China Economic Review recently published an article by CLB’s own Steve Dickinson on foreign investors entering into long term leases of Chinese real estate. The article is entitled Don’t play for keeps, and since it requires a paid subscription we will provide the article Steve wrote before the professional editors gussied it all up.
The Chinese real estate market remains a continuing lure to foreign investors. Though many North American and European investors have attempted to enter the market during the last decade, few have achieved solid success. Since China continues to be the strongest economy in the developing world, foreign real estate investors continue to search for the secret that will allow them to crack China’s real estate market.
One strategy gaining in popularity is to use a long-term lease instead of outright purchase for a development property.
The use of the long-term lease is designed to deal with two major issues. First, since a lease is a contract and not a transfer of an ownership interest in property, approval of long-term leases can be completed at the local level. Local level approval is both more likely and much quicker than approval at the provincial or national level, as required for ownership transfer projects. Second, the long-term lease provides access to properties that simply would not be available for development in a sale context. Throughout China, many desirable urban properties are simply not available for sale to any party, foreign or domestic. For example, in Qingdao where I live, the beautiful historic German buildings from the early 20th Century are desirable targets for upscale retail and boutique hotel development. However, as historic structures, they are not available for sale. The city is, however, quite interested in having these properties developed and they are very much amenable to having foreign investors do this. The long-term lease is the only solution to allow for such development.

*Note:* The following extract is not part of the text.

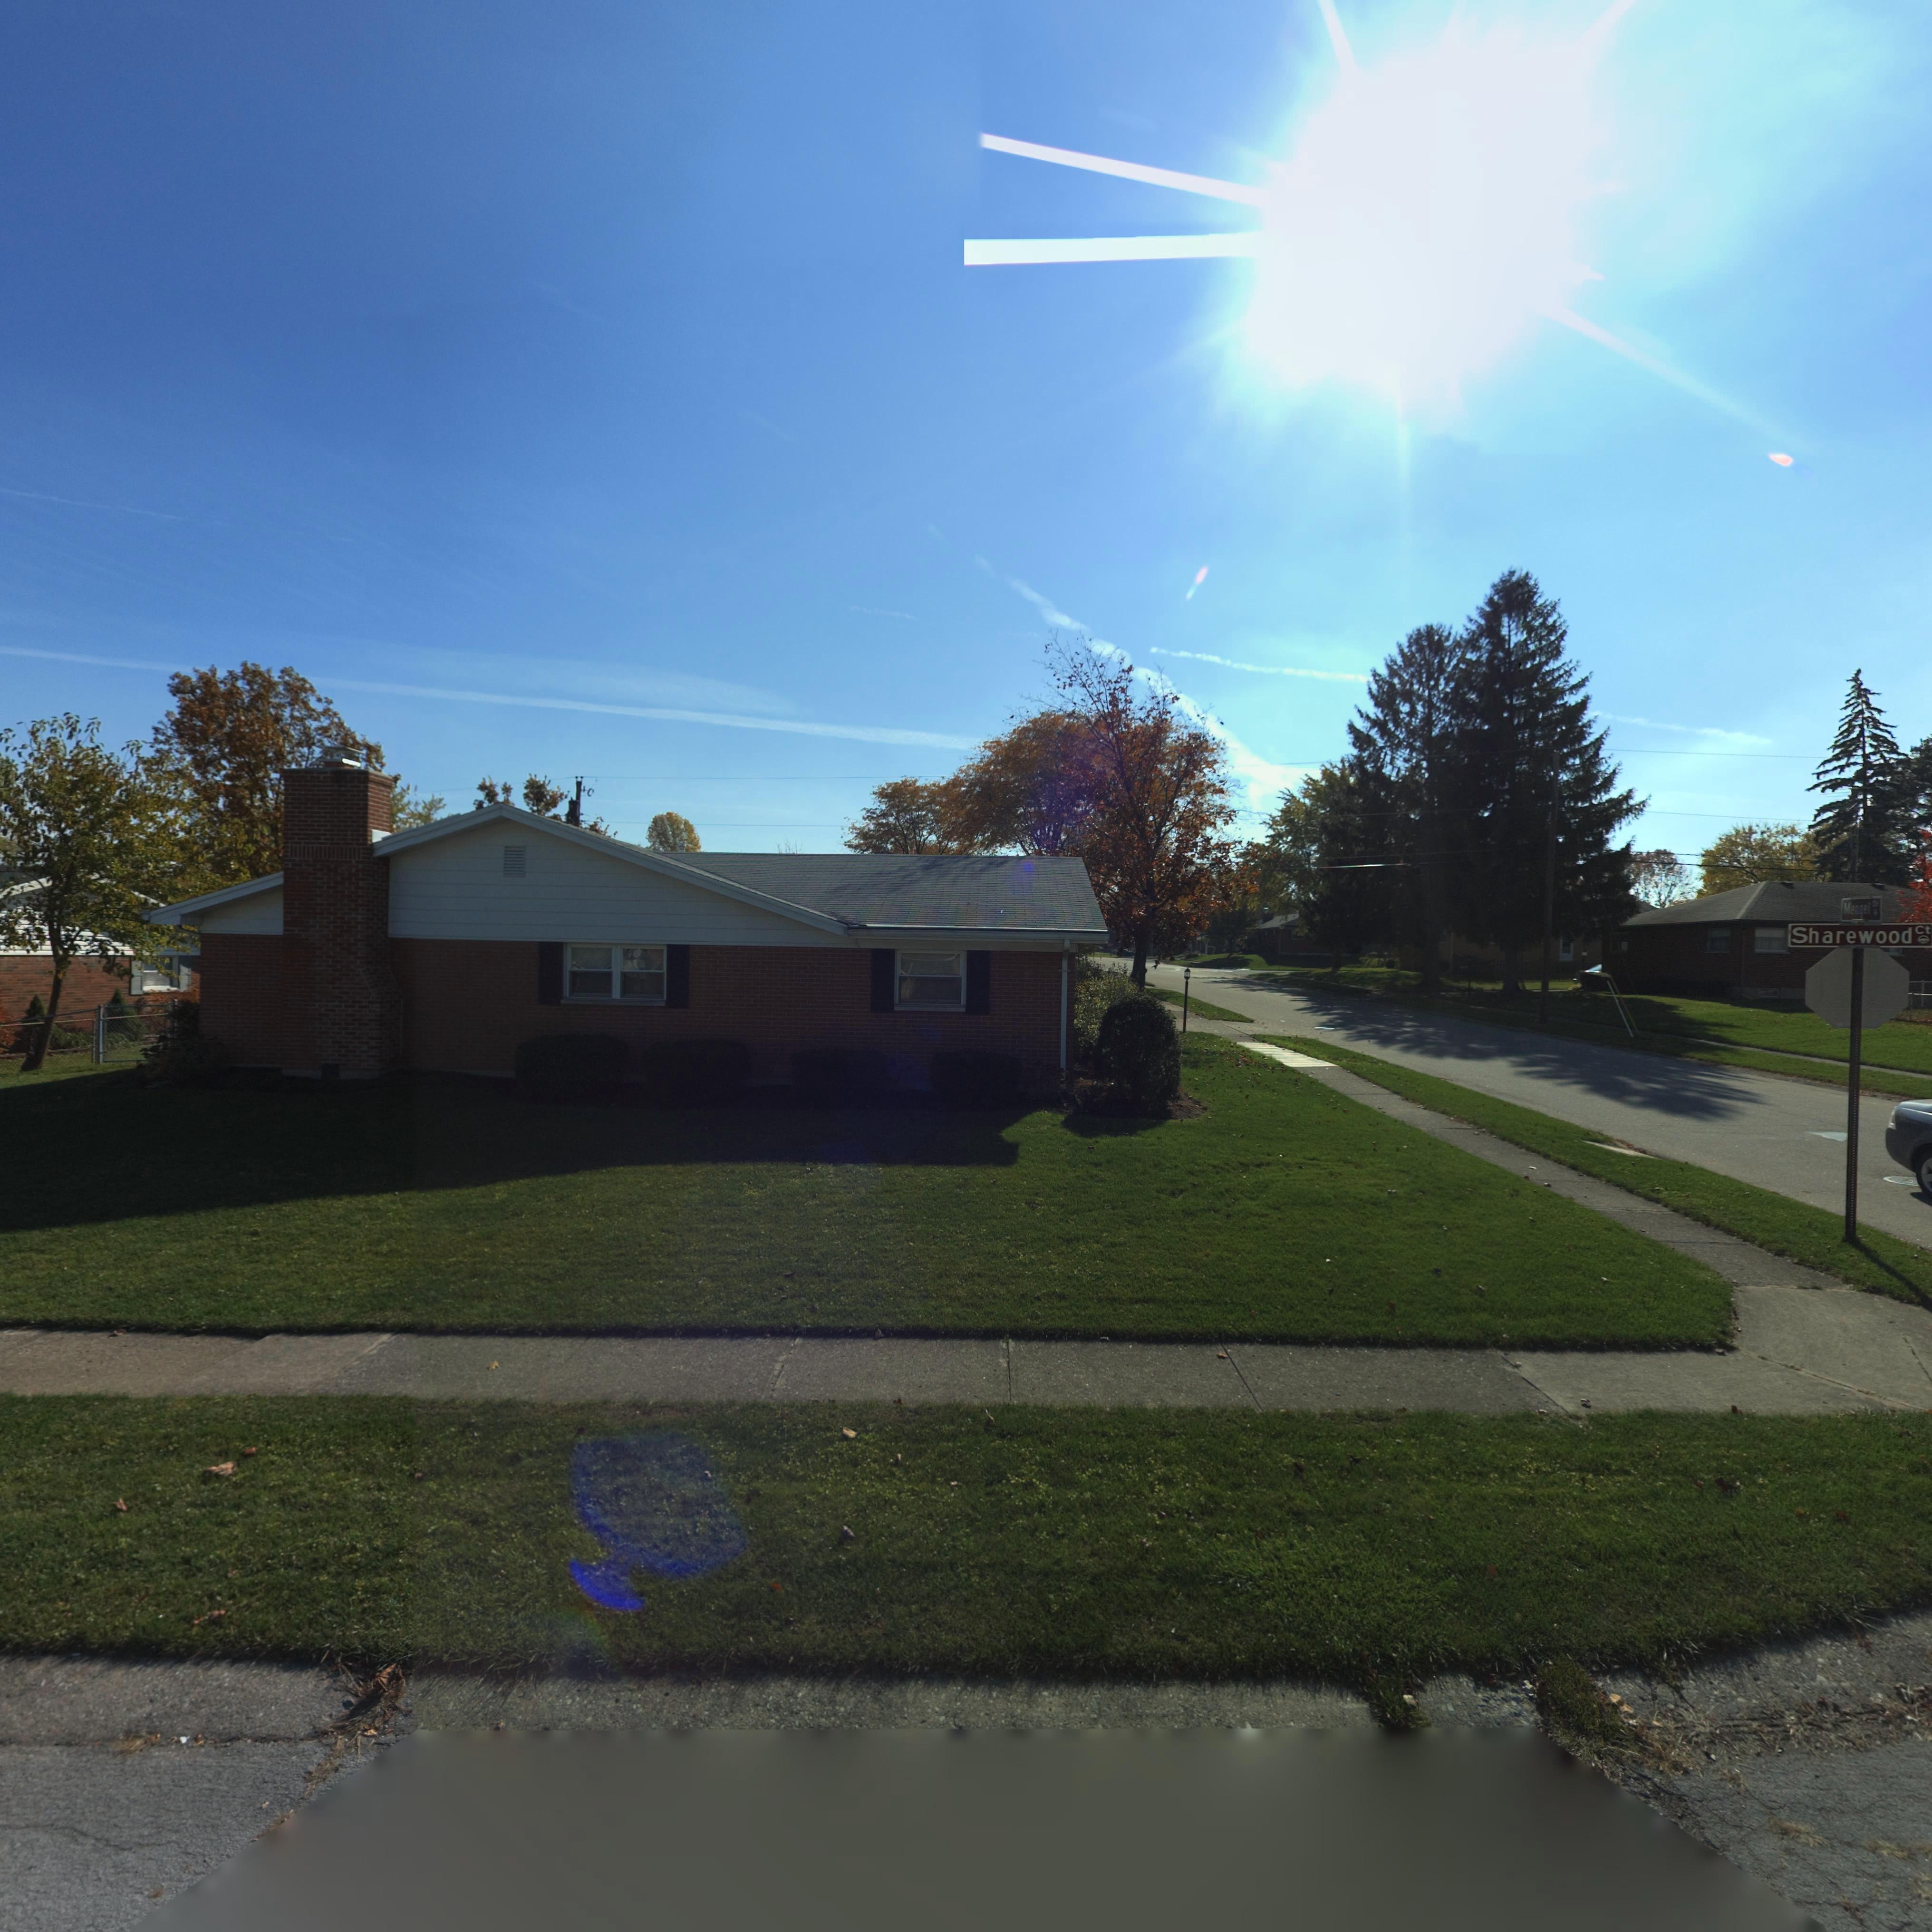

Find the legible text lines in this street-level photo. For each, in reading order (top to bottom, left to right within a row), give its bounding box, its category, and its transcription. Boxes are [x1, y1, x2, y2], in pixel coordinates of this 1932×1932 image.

[1843, 900, 1880, 920] StreetName: Mengel D*
[1791, 925, 1931, 945] StreetName: Sharewood Ct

Though long-term leases address these issues, their flexibility creates important legal issues that foreign real estate investors must address. Surprisingly, one of the most common issues is the difficulty in determining the actual property owner for purposes of the lease. Many leased projects are for state owned buildings that have never been converted to ownership by a specific corporation or other legal entity. Though ownership is clearly in the hands of the state, just who is authorized to act on behalf of the state can be quite unclear. The lease is often negotiated by a low-level organization, when in fact only a higher-level agency has the right to lease the property. Many of these higher authorities seldom visited the properties under their purview and when they do go there and discover that they are being leased, they have been known to insist on terminating the lease and ending the project.
The other major concern arises from a lease being a contract and not an interest in real property. A lease therefore achieves no more protection for either party than any other contract under Chinese law. Though Chinese courts are actually quite good at enforcing written contracts, there is always a degree of uncertainty in any contract setting. In a property lease situation, this uncertainty is compounded by two factors. First, since the landlord is often a government agency, it is important that the investor be comfortable that the local courts will faithfully enforce the terms of the lease. Though this should not be much of a concern in major cities like Shanghai and Beijing, it can be a factor in second and third tier cities. Second, since lease law is relatively new in China, it is difficult to predict how the courts will rule on key issues. This makes it critical to address all important issues in writing in the lease as it will rarely be possible to rely on code provisions or customary practice. This results in a long and complex lease, which is not typical in Chinese commercial practice. Landlords frequently resist signing such a complex document, which increases the uncertainty on the part of the tenant.
Much of the uncertainty concerning the validity of a China real property lease can be resolved by formal registering the lease with the local real estate authority. Registration offers a number of benefits to the tenant. Most important, registration provides notice to third parties of the existence of the lease, which should prevent the landlord from leasing the property to a third party, an unfortunate practice that sometimes occurs in China. An additional benefit of seeking to register a lease is that the local authorities will simply refuse to register it if the landlord has no authority or if the terms are invalid. This refusal can prevent the prospective tenant from entering into a facially invalid lease.
Despite the critical importance of registering your lease, many landlords resist such registration. They do so for two primary reasons. First, the purported landlord often knows it lacks authority to enter into the lease. Second, registration of the lease ensures the landlord will be required to pay real estate taxes on the rental income. It is therefore absolutely essential at the very start of any lease negotiation to make clear that the lease must be registered.
The long term lease solves some problems with real estate development in China, but it raises other legal issues. It remains to be seen whether the lease approach will prove to be a viable real estate mechanism in China. Care in due diligence and drafting is therefore essential as foreign investors experiment with this alternative approach.